Let’s learn some Vatican history..
The Vatican City, also called simply the Vatican , is the smallest independent state in the world, both in terms of number of inhabitants, or 453, and of territorial extension with just 44 hectares of surface. It is partly circumscribed by the Vatican walls and extends, over the basilica of St. Peter , up to a band of travertine that joins the external ends of the colonnade to the ground, marking the border of the state at the edge of the square, which is usually accessed freely.
The Vatican City State arose following the Lateran Treaty , signed on 11 February 1929, between the Holy See and Italy, which sanctioned its personality as a sovereign body under international public law, established to ensure the Holy See , in its capacity as the supreme institution of the Catholic Church, “absolute and visible independence and guaranteeing it an indisputable sovereignty even in the international field”, as indicated in the preamble of the aforementioned Treaty.
The legal nature of the state
The form of government is absolute monarchy. The Supreme Pontiff, Sovereign of the Vatican City State, has full legislative, executive and judicial powers. During the period of vacancy, the same powers belong to the College of Cardinals , which, however, may issue legislative provisions only in cases of urgency and with effect limited to the duration of the vacancy, unless they are confirmed by the Supreme Pontiff subsequently elected according to the law. canonical.
The Vatican term
The Vatican City inherits its name from the hill, located on the right bank of the Tiber, on which it stands. The term derives, according to some – including the Latin author Marco Terenzio Varrone, reported by Aulus Gellio – from the name of an ancient Roman deity, Vaticanus , while others claim it derives from the Latin verb vaticinàri , in Italian “predire”, assuming that several oracles were active in the area. Sesto Pompeo Festus remembers, in fact, how this was a meeting place for some Etruscan fortune-tellers. Pliny the Elder, on the other hand, tells of the existence on the hill of a holm oak believed to be the oldest in Rome, to which magical powers were attributed and on whose trunk was affixed a bronze sign with some Etruscan letters.
Saint Peter’s Church
The construction of the current St. Peter’s Basilica was begun on April 18, 1506 under Pope Julius II and ended in 1626, during the pontificate of Pope Urban VIII, while the arrangement of the square in front was only completed in 1667. On the same site, before of today’s basilica, there was another dating back to the fourth century, built by the Roman emperor Constantine I on the area of the circus of Nero and a contiguous necropolis where tradition has it that St. Peter, the first of the apostles of Jesus, had been buried after his crucifixion.
What to see of the Vatican outside and inside the walls?
- the St. Peter’s Basilica . The history of this basilica and its symbolic value: only this could – or should – trigger the spring of curiosity. A tip: climb the dome, and from up there… look at Rome!

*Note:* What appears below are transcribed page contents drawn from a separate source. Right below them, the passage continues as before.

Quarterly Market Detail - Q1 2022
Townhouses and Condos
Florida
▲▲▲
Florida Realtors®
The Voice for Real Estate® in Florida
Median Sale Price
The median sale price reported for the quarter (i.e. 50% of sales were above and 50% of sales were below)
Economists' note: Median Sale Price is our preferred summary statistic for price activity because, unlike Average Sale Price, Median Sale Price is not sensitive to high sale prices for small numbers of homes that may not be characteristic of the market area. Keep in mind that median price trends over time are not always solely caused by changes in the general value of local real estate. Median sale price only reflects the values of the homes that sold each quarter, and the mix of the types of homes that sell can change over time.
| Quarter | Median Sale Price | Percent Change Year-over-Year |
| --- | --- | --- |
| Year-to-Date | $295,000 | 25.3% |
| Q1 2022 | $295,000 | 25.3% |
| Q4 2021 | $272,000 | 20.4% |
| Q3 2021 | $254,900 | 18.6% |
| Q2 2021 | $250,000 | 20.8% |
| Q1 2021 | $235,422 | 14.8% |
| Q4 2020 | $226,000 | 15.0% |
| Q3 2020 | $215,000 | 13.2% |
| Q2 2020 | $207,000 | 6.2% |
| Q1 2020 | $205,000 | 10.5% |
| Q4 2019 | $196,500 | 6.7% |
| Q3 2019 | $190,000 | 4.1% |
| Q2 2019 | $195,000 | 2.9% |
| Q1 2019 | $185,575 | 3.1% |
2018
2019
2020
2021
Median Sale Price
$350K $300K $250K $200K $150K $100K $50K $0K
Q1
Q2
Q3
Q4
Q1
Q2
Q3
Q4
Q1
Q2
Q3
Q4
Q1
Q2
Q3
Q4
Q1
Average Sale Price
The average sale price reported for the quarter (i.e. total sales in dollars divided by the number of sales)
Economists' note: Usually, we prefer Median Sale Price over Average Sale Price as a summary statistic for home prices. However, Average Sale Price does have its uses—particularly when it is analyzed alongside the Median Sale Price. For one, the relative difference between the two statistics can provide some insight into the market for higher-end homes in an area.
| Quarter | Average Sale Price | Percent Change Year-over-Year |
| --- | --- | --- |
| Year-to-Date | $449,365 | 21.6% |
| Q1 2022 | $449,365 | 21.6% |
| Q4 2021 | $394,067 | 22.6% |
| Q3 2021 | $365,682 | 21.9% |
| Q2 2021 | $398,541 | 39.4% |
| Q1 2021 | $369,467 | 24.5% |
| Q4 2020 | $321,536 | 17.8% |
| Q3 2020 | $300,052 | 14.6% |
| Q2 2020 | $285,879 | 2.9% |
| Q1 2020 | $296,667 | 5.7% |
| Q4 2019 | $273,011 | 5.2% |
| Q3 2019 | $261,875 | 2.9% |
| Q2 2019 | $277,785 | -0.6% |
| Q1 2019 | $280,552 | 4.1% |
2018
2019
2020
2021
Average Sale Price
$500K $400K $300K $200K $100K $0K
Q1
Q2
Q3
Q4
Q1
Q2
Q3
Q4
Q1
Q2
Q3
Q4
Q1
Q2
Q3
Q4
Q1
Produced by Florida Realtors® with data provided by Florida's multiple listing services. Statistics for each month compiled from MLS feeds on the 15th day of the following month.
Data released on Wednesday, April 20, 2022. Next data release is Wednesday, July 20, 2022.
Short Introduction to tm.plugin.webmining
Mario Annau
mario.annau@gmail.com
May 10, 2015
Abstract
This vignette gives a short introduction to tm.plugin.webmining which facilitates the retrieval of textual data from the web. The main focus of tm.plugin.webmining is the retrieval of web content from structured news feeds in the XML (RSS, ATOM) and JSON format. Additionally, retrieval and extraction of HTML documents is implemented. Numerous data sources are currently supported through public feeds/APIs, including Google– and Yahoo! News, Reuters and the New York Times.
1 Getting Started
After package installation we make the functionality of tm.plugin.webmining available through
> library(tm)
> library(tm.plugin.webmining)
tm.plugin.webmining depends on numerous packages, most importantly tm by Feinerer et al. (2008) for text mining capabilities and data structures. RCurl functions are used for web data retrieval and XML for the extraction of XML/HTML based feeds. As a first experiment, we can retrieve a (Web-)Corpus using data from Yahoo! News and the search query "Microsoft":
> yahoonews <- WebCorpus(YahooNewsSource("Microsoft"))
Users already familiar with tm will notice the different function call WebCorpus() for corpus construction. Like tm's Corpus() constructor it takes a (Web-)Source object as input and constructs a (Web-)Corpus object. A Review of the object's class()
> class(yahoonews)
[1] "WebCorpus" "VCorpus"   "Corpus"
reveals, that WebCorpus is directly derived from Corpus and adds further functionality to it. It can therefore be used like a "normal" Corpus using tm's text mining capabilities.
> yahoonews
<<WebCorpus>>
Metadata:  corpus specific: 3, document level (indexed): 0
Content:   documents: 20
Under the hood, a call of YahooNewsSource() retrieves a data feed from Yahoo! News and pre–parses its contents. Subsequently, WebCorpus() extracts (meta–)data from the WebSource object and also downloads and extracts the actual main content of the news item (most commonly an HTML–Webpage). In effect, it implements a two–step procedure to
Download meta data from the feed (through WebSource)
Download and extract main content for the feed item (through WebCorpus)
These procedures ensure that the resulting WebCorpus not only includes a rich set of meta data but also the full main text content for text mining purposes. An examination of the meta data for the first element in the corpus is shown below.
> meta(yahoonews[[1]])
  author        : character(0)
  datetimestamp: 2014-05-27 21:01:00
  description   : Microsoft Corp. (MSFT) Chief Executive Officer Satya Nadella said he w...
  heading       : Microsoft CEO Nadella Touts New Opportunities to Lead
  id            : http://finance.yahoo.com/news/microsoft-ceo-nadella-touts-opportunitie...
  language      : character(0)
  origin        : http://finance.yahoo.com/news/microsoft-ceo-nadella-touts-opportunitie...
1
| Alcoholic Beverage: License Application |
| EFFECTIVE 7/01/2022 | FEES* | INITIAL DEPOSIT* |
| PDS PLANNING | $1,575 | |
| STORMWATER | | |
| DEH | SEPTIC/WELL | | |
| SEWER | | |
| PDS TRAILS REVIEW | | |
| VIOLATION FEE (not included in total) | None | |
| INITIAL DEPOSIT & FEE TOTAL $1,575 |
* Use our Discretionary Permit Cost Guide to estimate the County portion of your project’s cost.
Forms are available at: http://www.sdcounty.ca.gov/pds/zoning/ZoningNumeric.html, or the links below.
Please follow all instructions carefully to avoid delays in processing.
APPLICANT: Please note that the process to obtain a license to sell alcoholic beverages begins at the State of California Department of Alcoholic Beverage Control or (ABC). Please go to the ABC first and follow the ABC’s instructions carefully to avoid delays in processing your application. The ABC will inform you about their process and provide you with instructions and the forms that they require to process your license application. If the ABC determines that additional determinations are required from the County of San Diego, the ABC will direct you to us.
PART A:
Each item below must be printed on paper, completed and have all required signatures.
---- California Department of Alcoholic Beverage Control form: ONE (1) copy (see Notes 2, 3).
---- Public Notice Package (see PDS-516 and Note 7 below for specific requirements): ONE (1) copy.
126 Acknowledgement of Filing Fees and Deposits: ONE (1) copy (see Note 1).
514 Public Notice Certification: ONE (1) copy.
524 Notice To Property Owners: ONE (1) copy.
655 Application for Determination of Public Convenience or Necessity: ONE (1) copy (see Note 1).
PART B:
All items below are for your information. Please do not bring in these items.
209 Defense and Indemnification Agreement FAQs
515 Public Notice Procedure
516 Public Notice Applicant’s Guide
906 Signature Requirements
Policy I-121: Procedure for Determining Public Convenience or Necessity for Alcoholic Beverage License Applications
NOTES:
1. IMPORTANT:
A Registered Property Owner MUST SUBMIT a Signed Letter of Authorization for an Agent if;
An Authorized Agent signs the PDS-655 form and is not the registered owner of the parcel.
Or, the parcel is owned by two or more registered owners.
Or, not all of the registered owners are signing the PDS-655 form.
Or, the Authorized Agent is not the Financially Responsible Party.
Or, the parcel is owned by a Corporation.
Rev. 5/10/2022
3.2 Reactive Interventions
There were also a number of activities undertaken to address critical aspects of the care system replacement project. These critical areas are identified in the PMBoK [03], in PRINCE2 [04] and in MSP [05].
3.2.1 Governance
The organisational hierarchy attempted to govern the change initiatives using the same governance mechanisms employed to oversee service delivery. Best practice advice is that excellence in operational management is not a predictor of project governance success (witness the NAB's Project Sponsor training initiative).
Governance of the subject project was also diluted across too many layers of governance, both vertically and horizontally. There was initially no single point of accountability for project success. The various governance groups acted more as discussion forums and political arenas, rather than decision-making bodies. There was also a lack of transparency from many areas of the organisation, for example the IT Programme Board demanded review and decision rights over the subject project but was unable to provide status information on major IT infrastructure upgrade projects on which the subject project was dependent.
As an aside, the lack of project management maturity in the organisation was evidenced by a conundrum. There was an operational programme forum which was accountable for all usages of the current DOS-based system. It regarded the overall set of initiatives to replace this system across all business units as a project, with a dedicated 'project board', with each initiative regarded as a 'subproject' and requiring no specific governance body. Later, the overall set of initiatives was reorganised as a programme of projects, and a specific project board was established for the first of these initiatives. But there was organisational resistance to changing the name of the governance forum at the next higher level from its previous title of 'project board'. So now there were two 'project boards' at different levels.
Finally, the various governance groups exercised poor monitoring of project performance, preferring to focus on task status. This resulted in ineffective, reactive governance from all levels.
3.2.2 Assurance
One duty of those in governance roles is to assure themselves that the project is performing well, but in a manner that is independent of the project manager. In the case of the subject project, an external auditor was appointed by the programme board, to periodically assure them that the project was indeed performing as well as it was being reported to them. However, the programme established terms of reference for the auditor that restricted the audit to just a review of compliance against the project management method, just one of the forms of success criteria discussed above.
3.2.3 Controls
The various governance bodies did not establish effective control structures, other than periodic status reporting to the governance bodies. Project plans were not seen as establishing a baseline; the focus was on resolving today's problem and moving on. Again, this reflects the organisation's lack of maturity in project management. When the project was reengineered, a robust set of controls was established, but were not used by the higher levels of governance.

- the Pietà by Michelangelo . Buonarroti could not have sculpted something more similar to reality and pain. The desperation of the face of the Madonna and the suffering body of Christ give shape to a sculpture that cannot fail to be admired.
- the Sistine Chapel . You could spend hours and hours with your nose upwards to discover ever new details that leave you breathless.
- the Vatican Museums . The most beautiful museum in the world, consisting of many rooms and places such as the courtyard of the Pigna , the Chiaramonti museum , the Pio-Clementino museum , the gallery of candelabra , the gallery of tapestries , the gallery of geographical maps , the Sobieski room , the room Immaculate Conception , the Raphael rooms , the museum of modern Art and contemporary and Art Gallery .
- the Sacred Vatican Grottoes. They lie under the central nave of the basilica where, in addition to the tombs of various popes and rulers, there are early Christian sarcophagi, architectural and ornamental fragments and various monuments from the old basilica.